(Pixel coordinate listings)

━━━━━━━━━━━━━━━━

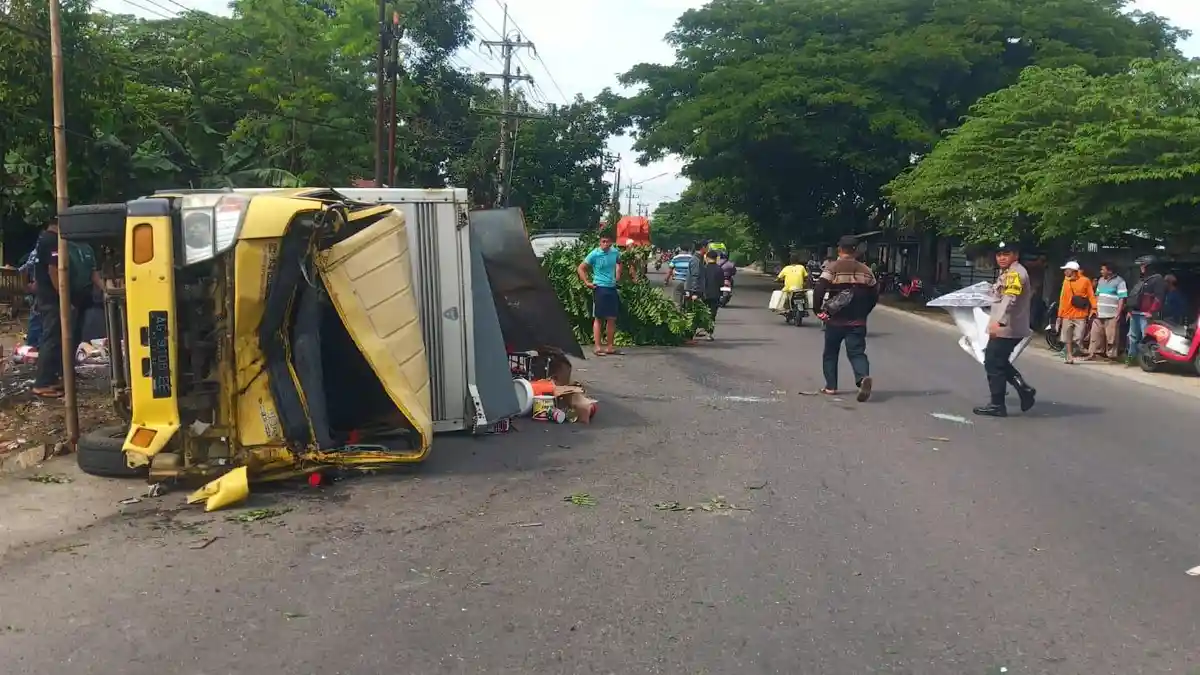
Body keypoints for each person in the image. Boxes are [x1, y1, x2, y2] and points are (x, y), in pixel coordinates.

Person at [31, 217, 102, 398]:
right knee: (52, 338)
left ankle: (56, 377)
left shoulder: (48, 239)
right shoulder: (51, 240)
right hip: (52, 298)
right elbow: (54, 270)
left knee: (61, 337)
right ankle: (43, 383)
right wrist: (64, 296)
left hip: (53, 296)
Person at [973, 242, 1036, 417]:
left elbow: (1010, 298)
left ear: (1015, 255)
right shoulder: (1008, 272)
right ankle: (1023, 389)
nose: (1001, 257)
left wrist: (998, 322)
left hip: (1008, 327)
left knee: (993, 363)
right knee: (997, 361)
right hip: (1009, 326)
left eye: (1006, 254)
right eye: (999, 254)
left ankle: (998, 404)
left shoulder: (1015, 273)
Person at [812, 236, 877, 402]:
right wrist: (864, 313)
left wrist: (817, 309)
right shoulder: (866, 270)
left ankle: (831, 387)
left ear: (839, 249)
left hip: (835, 320)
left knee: (830, 353)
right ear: (855, 250)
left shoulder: (832, 267)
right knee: (856, 352)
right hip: (857, 321)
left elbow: (820, 288)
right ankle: (862, 378)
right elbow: (874, 295)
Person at [577, 235, 622, 356]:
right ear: (600, 242)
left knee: (612, 318)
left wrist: (618, 274)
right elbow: (581, 268)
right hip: (599, 287)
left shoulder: (615, 252)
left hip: (612, 287)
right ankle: (597, 347)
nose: (605, 244)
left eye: (608, 241)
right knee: (599, 318)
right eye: (603, 241)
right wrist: (587, 282)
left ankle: (610, 347)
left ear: (611, 242)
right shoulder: (594, 254)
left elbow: (619, 262)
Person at [1125, 255, 1165, 364]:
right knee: (1132, 336)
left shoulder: (1157, 279)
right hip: (1135, 312)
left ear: (1149, 266)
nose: (1141, 267)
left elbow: (1158, 298)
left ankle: (1146, 360)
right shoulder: (1141, 279)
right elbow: (1134, 295)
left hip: (1146, 314)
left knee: (1146, 337)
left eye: (1143, 265)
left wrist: (1151, 311)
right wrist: (1129, 310)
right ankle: (1131, 358)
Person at [1055, 261, 1096, 365]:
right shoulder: (1066, 281)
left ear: (1072, 271)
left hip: (1080, 314)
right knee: (1067, 338)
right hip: (1067, 314)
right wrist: (1059, 316)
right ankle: (1069, 356)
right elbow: (1062, 298)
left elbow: (1091, 295)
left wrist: (1094, 308)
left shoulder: (1085, 281)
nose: (1064, 272)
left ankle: (1079, 348)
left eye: (1066, 270)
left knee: (1078, 337)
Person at [1087, 262, 1127, 360]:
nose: (1101, 271)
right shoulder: (1100, 280)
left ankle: (1111, 356)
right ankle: (1095, 353)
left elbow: (1122, 298)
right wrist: (1094, 309)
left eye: (1103, 269)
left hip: (1112, 314)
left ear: (1109, 271)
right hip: (1099, 313)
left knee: (1111, 337)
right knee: (1096, 334)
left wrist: (1118, 312)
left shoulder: (1120, 281)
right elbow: (1097, 295)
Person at [700, 251, 725, 341]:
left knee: (703, 313)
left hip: (704, 295)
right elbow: (722, 283)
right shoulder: (720, 269)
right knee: (712, 315)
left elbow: (701, 282)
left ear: (707, 258)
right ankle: (709, 334)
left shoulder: (704, 268)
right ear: (716, 258)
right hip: (715, 295)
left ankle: (701, 330)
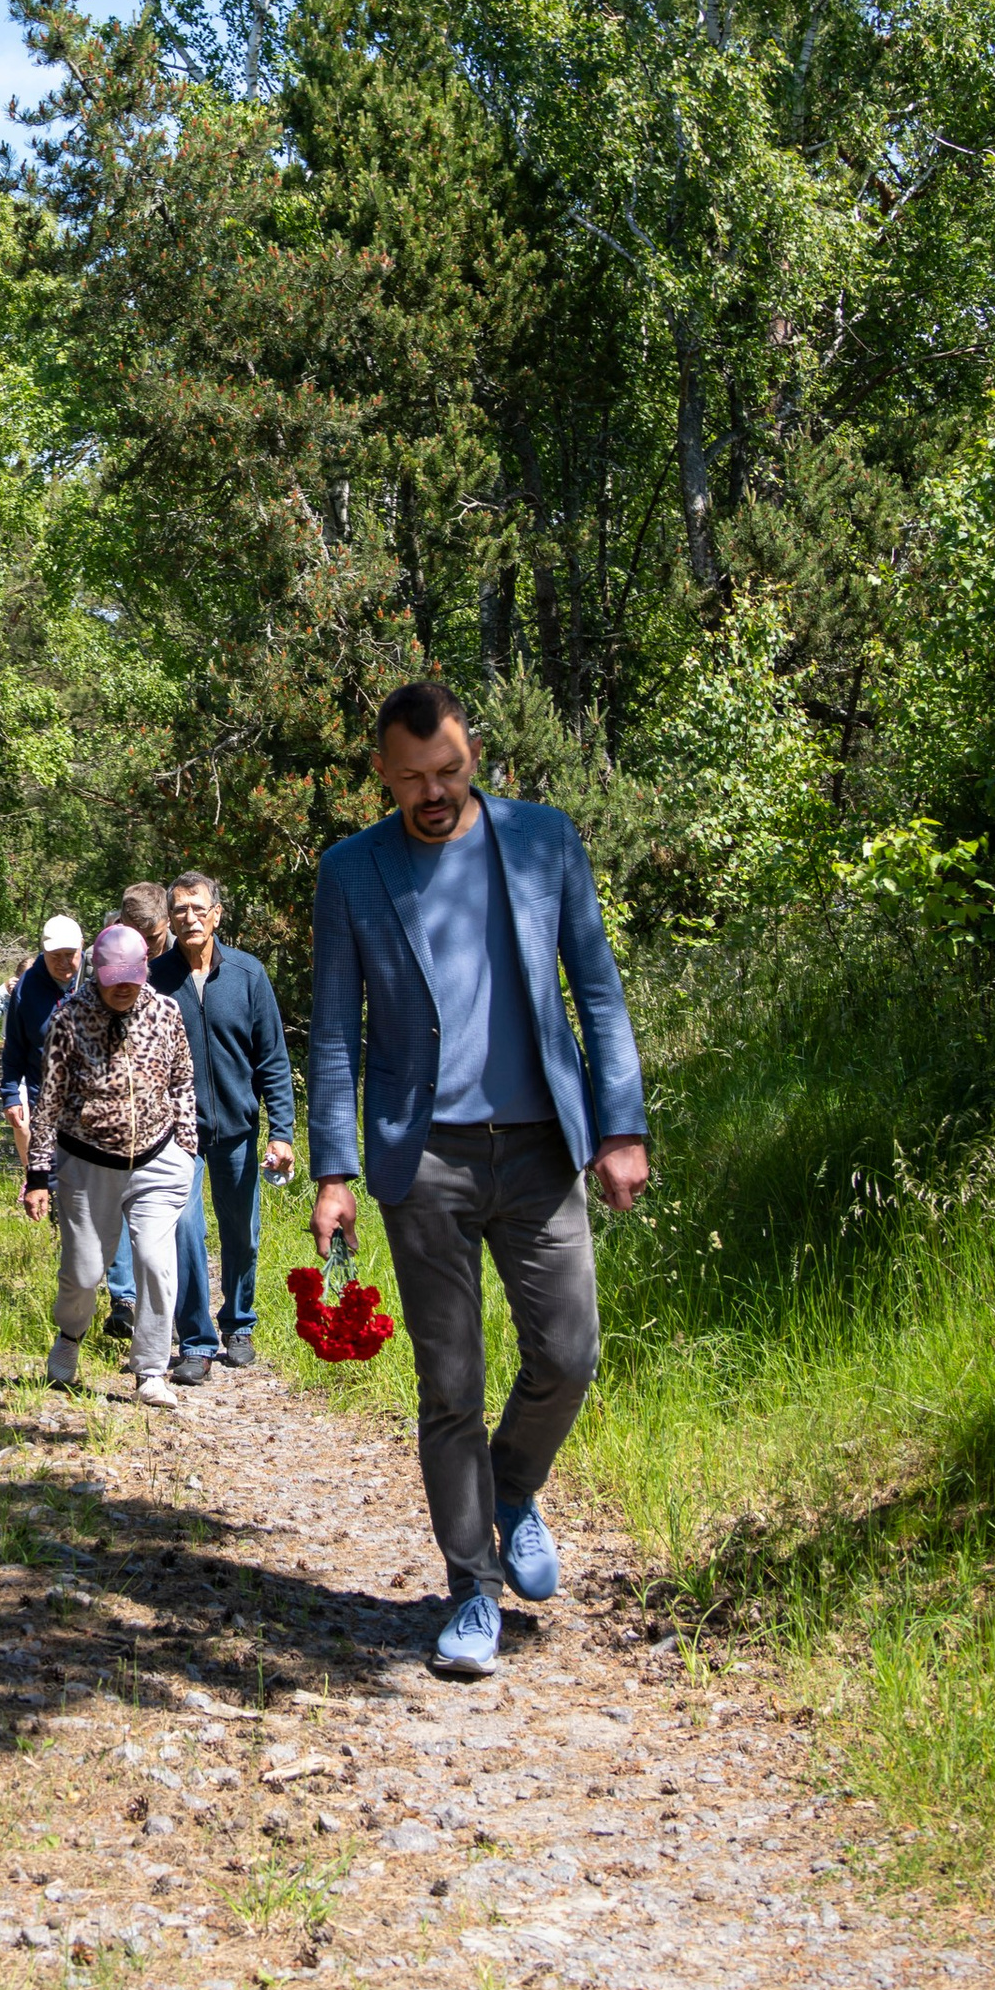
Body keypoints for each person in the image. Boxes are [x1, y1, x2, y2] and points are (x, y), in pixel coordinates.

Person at [309, 677, 650, 1682]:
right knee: (448, 1382)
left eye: (449, 771)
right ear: (381, 773)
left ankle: (507, 1493)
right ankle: (470, 1588)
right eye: (411, 777)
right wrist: (333, 1169)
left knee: (570, 1352)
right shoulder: (351, 871)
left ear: (474, 754)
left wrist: (620, 1126)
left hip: (543, 1145)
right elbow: (333, 1033)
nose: (432, 793)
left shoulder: (542, 840)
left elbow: (597, 987)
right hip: (425, 1159)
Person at [24, 920, 200, 1408]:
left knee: (155, 1264)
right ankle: (70, 1336)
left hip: (159, 1158)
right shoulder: (69, 1017)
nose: (123, 987)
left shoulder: (166, 1012)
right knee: (83, 1273)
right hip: (86, 1162)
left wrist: (186, 1144)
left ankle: (150, 1370)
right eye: (113, 976)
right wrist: (38, 1174)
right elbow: (50, 1101)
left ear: (144, 970)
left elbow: (183, 1080)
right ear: (96, 972)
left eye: (132, 976)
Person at [153, 870, 297, 1384]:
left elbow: (274, 1061)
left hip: (237, 1129)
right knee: (185, 1230)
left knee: (243, 1233)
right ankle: (194, 1340)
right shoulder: (156, 980)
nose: (189, 918)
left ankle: (239, 1324)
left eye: (198, 908)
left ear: (216, 914)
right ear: (169, 920)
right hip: (178, 1134)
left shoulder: (247, 974)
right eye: (179, 910)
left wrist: (282, 1130)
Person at [106, 883, 175, 1340]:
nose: (146, 948)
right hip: (114, 1105)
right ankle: (123, 1299)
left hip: (166, 1109)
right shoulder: (109, 947)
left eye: (153, 938)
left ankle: (162, 1315)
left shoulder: (182, 955)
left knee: (159, 1222)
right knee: (116, 1206)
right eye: (139, 938)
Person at [0, 914, 86, 1178]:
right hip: (45, 1102)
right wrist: (11, 1094)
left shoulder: (98, 979)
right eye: (54, 955)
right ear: (43, 952)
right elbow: (14, 1047)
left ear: (82, 947)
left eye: (70, 954)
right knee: (55, 1182)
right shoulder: (27, 988)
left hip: (94, 1104)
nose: (63, 963)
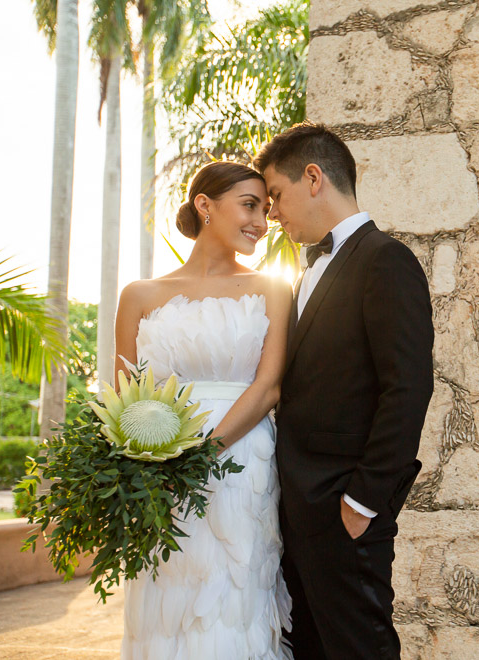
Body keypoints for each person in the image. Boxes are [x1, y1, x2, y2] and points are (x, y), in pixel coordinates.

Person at [256, 122, 434, 659]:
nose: (272, 214)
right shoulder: (302, 273)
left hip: (343, 513)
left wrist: (362, 502)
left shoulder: (386, 260)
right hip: (296, 513)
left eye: (277, 196)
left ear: (314, 178)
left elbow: (407, 389)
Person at [113, 161, 294, 659]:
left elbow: (269, 386)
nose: (262, 221)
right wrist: (155, 466)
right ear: (205, 205)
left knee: (234, 599)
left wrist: (201, 453)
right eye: (250, 205)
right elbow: (124, 397)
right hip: (160, 472)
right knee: (166, 604)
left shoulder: (273, 288)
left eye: (266, 209)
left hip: (242, 465)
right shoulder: (139, 295)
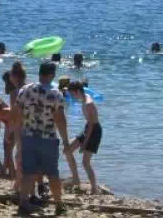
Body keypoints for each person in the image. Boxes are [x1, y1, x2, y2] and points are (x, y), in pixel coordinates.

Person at [14, 61, 69, 216]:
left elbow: (17, 117)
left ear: (39, 73)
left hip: (28, 137)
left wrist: (18, 139)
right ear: (52, 75)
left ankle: (24, 202)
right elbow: (60, 120)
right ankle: (59, 204)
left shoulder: (25, 90)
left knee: (28, 172)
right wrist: (66, 141)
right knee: (52, 173)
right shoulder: (56, 94)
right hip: (48, 138)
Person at [64, 80, 102, 194]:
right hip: (88, 128)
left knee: (85, 162)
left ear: (77, 92)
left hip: (94, 131)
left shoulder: (88, 103)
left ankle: (94, 188)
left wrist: (84, 143)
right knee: (67, 150)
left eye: (72, 94)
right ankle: (75, 178)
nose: (71, 96)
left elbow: (91, 125)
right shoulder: (84, 96)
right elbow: (88, 125)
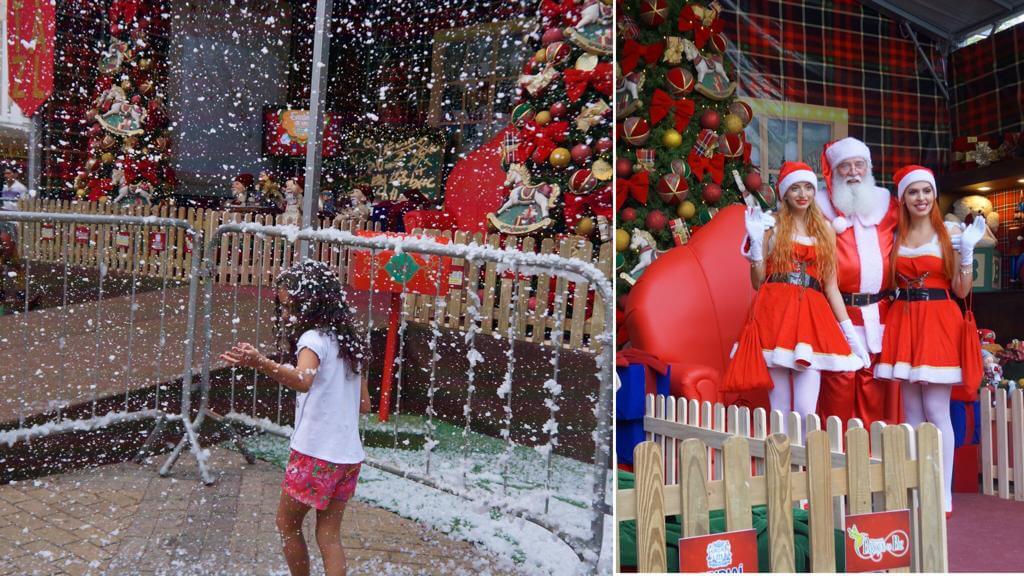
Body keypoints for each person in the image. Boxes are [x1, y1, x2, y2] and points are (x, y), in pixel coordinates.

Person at [219, 260, 371, 576]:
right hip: (348, 457)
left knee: (287, 525)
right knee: (328, 535)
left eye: (291, 307)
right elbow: (364, 405)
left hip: (315, 454)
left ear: (313, 303)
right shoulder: (349, 342)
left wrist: (260, 362)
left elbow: (303, 379)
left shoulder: (312, 339)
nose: (287, 315)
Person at [874, 165, 985, 516]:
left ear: (934, 194)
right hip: (904, 320)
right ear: (903, 199)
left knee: (937, 411)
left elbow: (962, 291)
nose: (920, 198)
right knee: (911, 413)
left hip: (939, 321)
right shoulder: (896, 236)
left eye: (926, 191)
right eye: (913, 192)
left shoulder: (949, 232)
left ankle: (941, 493)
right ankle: (916, 489)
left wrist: (966, 254)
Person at [731, 162, 868, 422]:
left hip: (811, 318)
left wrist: (850, 336)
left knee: (807, 410)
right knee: (779, 408)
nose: (802, 194)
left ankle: (805, 463)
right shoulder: (771, 225)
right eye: (795, 188)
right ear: (784, 193)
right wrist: (758, 244)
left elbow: (831, 288)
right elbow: (757, 282)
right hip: (774, 314)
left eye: (808, 187)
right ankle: (781, 463)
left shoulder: (826, 230)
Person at [814, 137, 900, 428]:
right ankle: (832, 459)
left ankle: (872, 459)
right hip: (837, 313)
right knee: (837, 387)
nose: (853, 172)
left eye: (858, 165)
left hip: (881, 313)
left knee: (874, 389)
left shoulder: (888, 206)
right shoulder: (821, 208)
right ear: (834, 172)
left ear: (869, 168)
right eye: (845, 166)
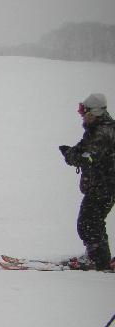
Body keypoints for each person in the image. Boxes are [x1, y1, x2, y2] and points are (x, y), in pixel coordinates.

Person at [59, 93, 115, 271]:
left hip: (105, 187)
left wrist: (72, 157)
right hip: (100, 186)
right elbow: (83, 148)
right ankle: (99, 256)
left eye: (84, 111)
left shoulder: (103, 132)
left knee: (88, 223)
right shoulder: (96, 129)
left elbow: (89, 156)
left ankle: (97, 259)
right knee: (92, 221)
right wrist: (71, 152)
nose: (82, 115)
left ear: (95, 112)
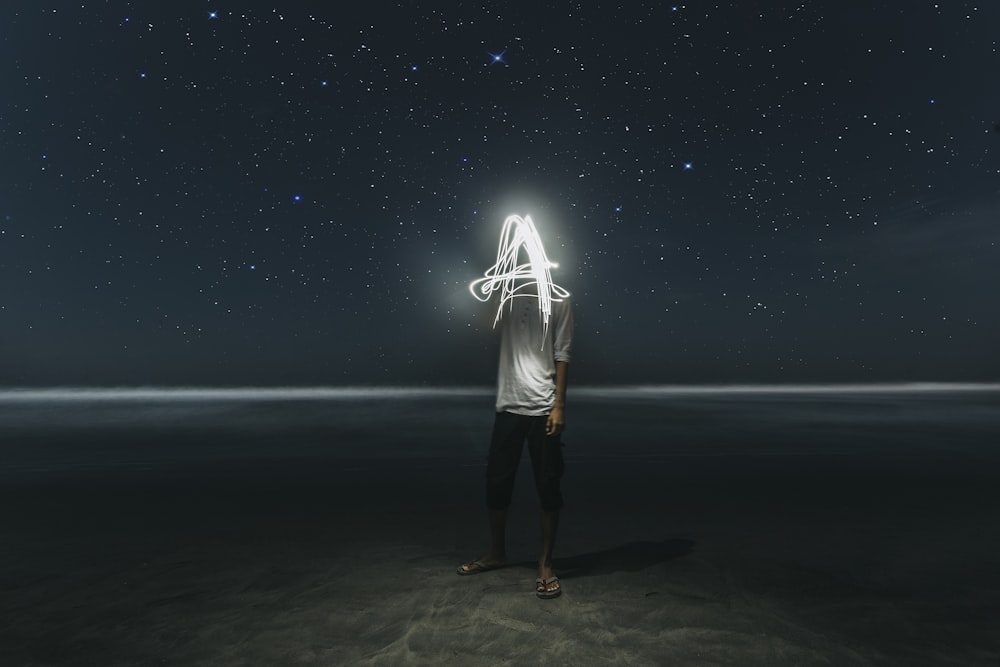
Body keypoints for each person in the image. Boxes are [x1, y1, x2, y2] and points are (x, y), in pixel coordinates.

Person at [457, 283, 573, 599]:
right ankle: (497, 553)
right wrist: (499, 288)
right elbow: (485, 326)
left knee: (549, 485)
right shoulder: (507, 296)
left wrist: (559, 405)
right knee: (497, 481)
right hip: (509, 405)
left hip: (544, 407)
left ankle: (545, 564)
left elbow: (562, 352)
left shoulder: (560, 297)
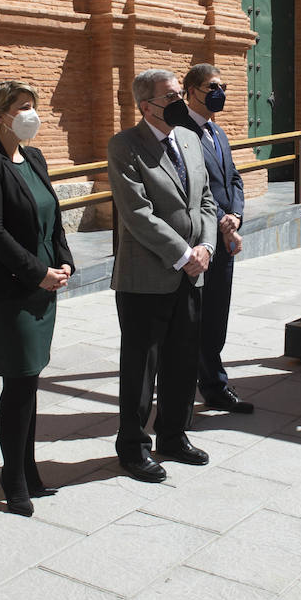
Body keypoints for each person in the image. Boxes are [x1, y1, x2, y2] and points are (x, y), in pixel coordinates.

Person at [0, 80, 75, 516]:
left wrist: (64, 262)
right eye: (23, 108)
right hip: (10, 290)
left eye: (33, 106)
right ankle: (13, 476)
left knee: (30, 380)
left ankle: (26, 467)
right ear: (1, 116)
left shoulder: (34, 157)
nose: (32, 115)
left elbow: (53, 217)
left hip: (44, 287)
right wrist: (37, 273)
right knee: (18, 380)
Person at [107, 68, 216, 482]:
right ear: (145, 106)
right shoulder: (125, 146)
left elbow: (205, 200)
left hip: (193, 272)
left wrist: (205, 247)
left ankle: (173, 434)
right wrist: (183, 253)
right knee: (141, 366)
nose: (178, 104)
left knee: (182, 359)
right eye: (169, 98)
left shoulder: (188, 139)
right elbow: (137, 214)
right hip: (146, 277)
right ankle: (133, 446)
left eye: (178, 96)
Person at [176, 62, 253, 414]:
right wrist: (219, 221)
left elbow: (233, 178)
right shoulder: (178, 132)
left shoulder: (217, 132)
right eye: (211, 86)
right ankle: (209, 385)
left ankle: (209, 382)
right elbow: (188, 189)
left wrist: (235, 215)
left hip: (225, 236)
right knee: (195, 319)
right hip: (199, 240)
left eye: (221, 86)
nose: (218, 93)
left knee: (216, 314)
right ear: (190, 90)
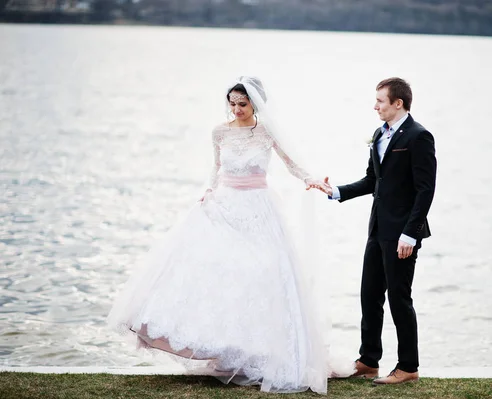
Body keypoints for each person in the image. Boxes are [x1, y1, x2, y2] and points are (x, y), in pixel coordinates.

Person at [107, 76, 331, 394]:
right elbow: (216, 167)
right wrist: (209, 190)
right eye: (232, 103)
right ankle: (221, 348)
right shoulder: (219, 131)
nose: (236, 109)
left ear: (255, 104)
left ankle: (258, 349)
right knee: (218, 275)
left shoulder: (267, 132)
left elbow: (291, 163)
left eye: (242, 104)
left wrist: (312, 180)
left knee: (262, 274)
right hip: (223, 205)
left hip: (258, 210)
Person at [310, 77, 436, 384]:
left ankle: (408, 367)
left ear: (398, 103)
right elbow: (372, 181)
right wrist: (335, 190)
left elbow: (425, 190)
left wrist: (411, 233)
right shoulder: (380, 133)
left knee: (399, 299)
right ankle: (369, 360)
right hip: (377, 229)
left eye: (380, 100)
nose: (375, 105)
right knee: (369, 295)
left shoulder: (419, 137)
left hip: (403, 234)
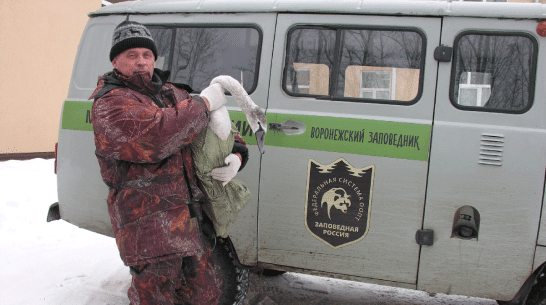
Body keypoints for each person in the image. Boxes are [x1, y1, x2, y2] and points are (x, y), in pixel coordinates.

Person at [90, 20, 246, 305]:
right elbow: (159, 137)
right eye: (131, 55)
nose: (141, 62)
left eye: (146, 55)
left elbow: (216, 132)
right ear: (115, 61)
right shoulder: (110, 104)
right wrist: (203, 104)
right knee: (155, 300)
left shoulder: (171, 93)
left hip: (191, 224)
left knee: (206, 296)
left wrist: (236, 154)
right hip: (149, 230)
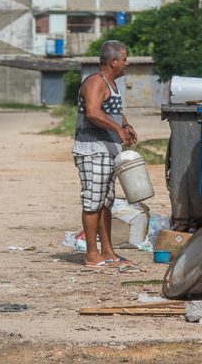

━━━━━━━━━━━━━━━━

> [Aim of the exercise]:
Of the lines above, copy only those from the one holding "right hip: (199, 240)" to the one holding "left eye: (380, 100)", both included, and exclude every image.

> [Your solution]:
right hip: (199, 240)
left eye: (221, 86)
nose: (218, 93)
left knee: (216, 314)
right ear: (190, 90)
Body keypoints for each person in the image. Boxes are [x1, y1, x2, y2] and points are (x, y), in pixel coordinates.

Person at [107, 76, 331, 394]:
right elbow: (216, 167)
right wrist: (209, 190)
right eye: (232, 103)
right ankle: (221, 348)
right shoulder: (219, 131)
nose: (236, 109)
left ear: (255, 104)
left ankle: (258, 349)
right knee: (218, 275)
left shoulder: (267, 132)
left elbow: (291, 163)
left eye: (242, 104)
left wrist: (312, 180)
left knee: (262, 274)
right hip: (223, 205)
left hip: (258, 210)
Person at [310, 77, 436, 384]:
left ankle: (408, 367)
left ear: (398, 103)
right elbow: (372, 181)
right wrist: (335, 190)
left elbow: (425, 190)
left wrist: (411, 233)
right shoulder: (380, 133)
left knee: (399, 299)
right ankle: (369, 360)
right hip: (377, 229)
left eye: (380, 100)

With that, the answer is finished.